# Repainting commercial concrete (warehouse)



## Andrew Kiss (Nov 20, 2014)

Hello all,

My first post; please be gentle. 

I need to provide a quote for a concrete repaint in a warehouse (255 square metres). 

The original product is Berget Jet Dry (Australia), which is a specific product for floors. The question I have is prep on THIS paint.

I assume:
1. It won't need to be re-etched since it already has paint.
2. The floor was irregular on previous paint, so the finish will be the same. Even if I wanted to pull a screen over some of it, this might be problematic because of the previous paint (?) 
3. Scrape off flaking (which there are not many)
4. It is dirty, so a pressure clean should be the final prep.
5. Apply one coat (same colour). 


Does this sound right, or would I need to do some special prep? It seems to me like a "paint-on paint" type of a job.


----------



## Boco (May 18, 2013)

You may want to down stream some TSP or at least have some in a chem sprayer before final wash. It will loosen up any stickers, birdcrap, oil, gum etc... Do samples before ordering product. If your gonna wash make sure the drains work. Check floor temp and test with a moisture meter. Spray and backroll .


----------



## Jmayspaint (Mar 26, 2013)

Andrew Kiss said:


> Hello all,
> 
> My first post; please be gentle.
> 
> ...




I would not make that assumption without confirming it with the manufacturer. I'm not familiar with the Berget product, but many floor coatings/epoxies that we use in the states do require "special prep" before re coating. Often it's necessary to re profile the floor to ensure the top coat forms a proper bond. May not be the case in this instance, but it often is. 

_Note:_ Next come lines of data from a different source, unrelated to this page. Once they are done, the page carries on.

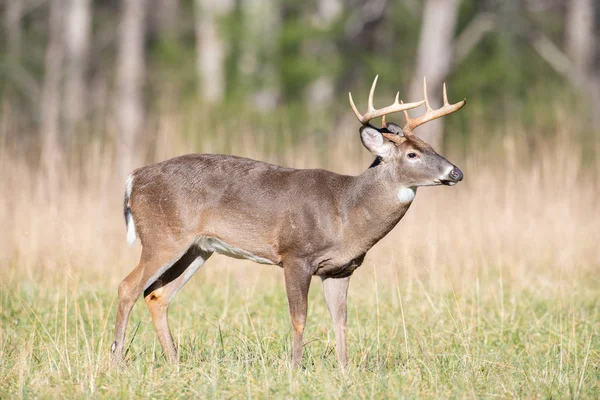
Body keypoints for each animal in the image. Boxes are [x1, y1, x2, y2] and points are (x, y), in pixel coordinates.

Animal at [110, 75, 466, 368]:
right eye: (412, 155)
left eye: (432, 147)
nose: (456, 172)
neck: (345, 212)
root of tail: (133, 177)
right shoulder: (296, 255)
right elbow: (299, 317)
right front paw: (295, 368)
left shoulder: (341, 268)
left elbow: (341, 320)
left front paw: (344, 370)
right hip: (163, 237)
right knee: (128, 286)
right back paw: (116, 361)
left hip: (198, 248)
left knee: (157, 295)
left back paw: (174, 362)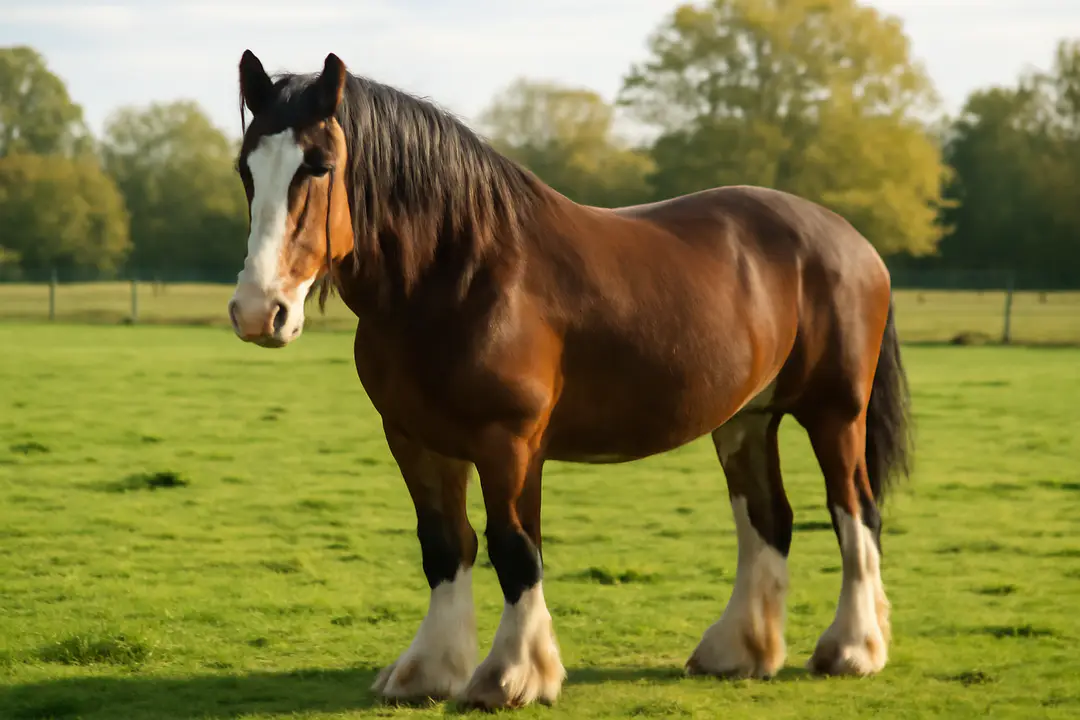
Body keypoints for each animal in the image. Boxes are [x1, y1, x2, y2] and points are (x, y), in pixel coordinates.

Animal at [227, 50, 913, 710]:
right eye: (246, 169)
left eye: (318, 166)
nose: (260, 312)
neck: (461, 276)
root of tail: (851, 240)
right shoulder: (415, 440)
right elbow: (444, 544)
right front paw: (428, 672)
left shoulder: (509, 444)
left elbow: (514, 547)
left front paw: (512, 676)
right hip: (746, 418)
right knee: (767, 517)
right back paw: (738, 651)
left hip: (835, 413)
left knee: (855, 511)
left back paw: (853, 648)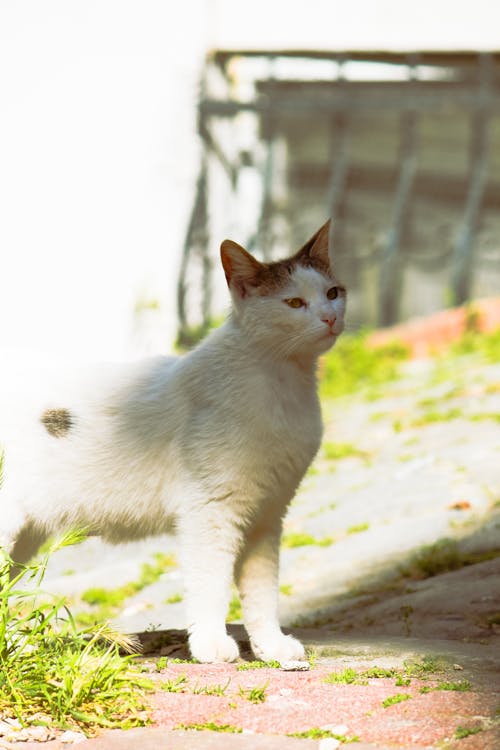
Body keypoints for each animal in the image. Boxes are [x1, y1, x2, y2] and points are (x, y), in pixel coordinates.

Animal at [0, 222, 346, 664]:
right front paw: (212, 646)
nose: (329, 317)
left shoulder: (267, 516)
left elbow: (262, 593)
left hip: (25, 535)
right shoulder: (210, 513)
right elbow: (210, 584)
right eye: (294, 302)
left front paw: (271, 647)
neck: (282, 382)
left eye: (333, 292)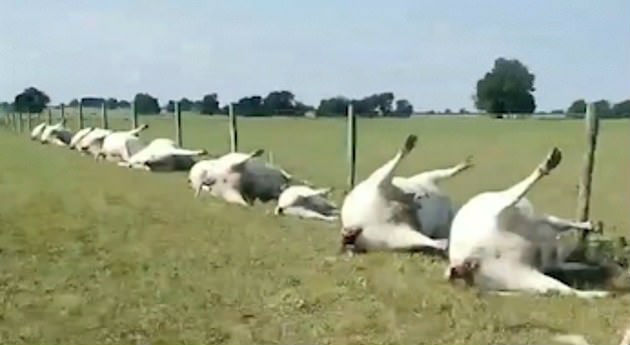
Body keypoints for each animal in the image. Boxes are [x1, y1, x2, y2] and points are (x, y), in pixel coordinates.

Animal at [446, 146, 608, 296]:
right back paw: (550, 161)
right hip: (500, 209)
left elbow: (562, 229)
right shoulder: (539, 218)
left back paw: (600, 293)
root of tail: (464, 262)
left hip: (517, 275)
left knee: (566, 291)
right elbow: (559, 222)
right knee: (518, 191)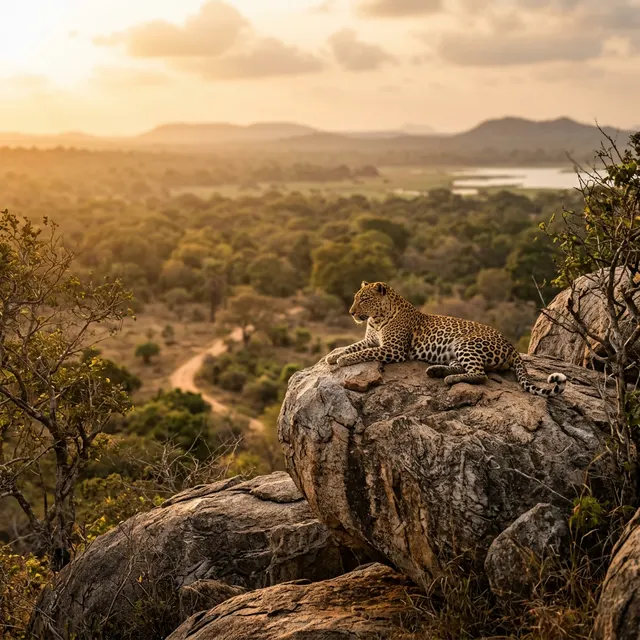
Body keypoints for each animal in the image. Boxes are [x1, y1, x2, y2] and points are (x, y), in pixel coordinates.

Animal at [325, 281, 567, 397]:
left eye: (364, 299)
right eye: (357, 298)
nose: (351, 312)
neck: (376, 319)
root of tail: (510, 344)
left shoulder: (393, 349)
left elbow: (362, 353)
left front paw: (342, 360)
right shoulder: (372, 340)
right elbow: (351, 346)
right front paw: (332, 356)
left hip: (466, 343)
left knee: (480, 375)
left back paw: (449, 379)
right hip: (458, 352)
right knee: (465, 367)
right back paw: (436, 371)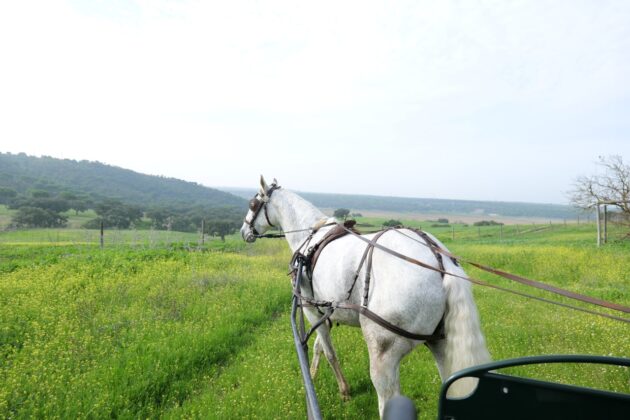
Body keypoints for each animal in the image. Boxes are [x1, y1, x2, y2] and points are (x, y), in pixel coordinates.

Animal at [239, 176, 492, 416]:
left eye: (252, 204)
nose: (244, 231)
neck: (309, 236)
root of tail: (440, 261)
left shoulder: (311, 310)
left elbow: (329, 352)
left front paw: (343, 390)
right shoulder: (325, 312)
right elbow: (320, 346)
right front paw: (313, 372)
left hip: (383, 354)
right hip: (442, 343)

Hopefully one of our members from down under will know more.


----------



## Different Strokes (Dec 8, 2010)

I agree with Jmay. Check with the manufacturer of the existing coating. Not a bad idea to get a reps name and number, and get in print the recommended procedure. But whaddo
I know, the only time I paint floors is when i'm too lazy to put down a drop.


----------



## Andrew Kiss (Nov 20, 2014)

Ops, that should be "Berger" not "Berget" Sorry.


----------



## momule (Feb 5, 2010)

This is a homeowner type of product. Unless its going to blasted or grinded your are limited to bandaid recoating. This is a failure waiting to happen.


----------



## Roamer (Jul 5, 2010)

What is the warehouse being used for? Will cars or trucks be driving over the floor?


----------



## Repaintpro (Oct 2, 2012)

I agree with the failure waiting to happen option sorry. Berger jet dry is not a commercial flooring product. If it was a showroom with foot traffic.....maybe, but nothing more.


----------



## Brian C (Oct 8, 2011)

yep, Berger jet dry is for a homeowners concrete porch, not meant for heavy traffic areas.


----------



## Andrew Kiss (Nov 20, 2014)

Thank you for the responses; it (Berger Jet Dry) was recommended to me by the paint shop expert and the client. What is the recommendation then for a warehouse floor that will provide the most durable finish? I know an epoxy product would work well, but the cost!!!


----------



## stelzerpaintinginc. (May 9, 2012)

There's some pretty sharp Aussies on here who might be willing to suggest a suitable product. 
The only suggestion I have is for you to find another, "shop expert". Hope it all works out though.


----------



## benthepainter (Jun 17, 2011)

Andrew Kiss said:


> Thank you for the responses; it (Berger Jet Dry) was recommended to me by the paint shop expert and the client. What is the recommendation then for a warehouse floor that will provide the most durable finish? I know an epoxy product would work well, but the cost!!!





Paint Shop Expert ?


----------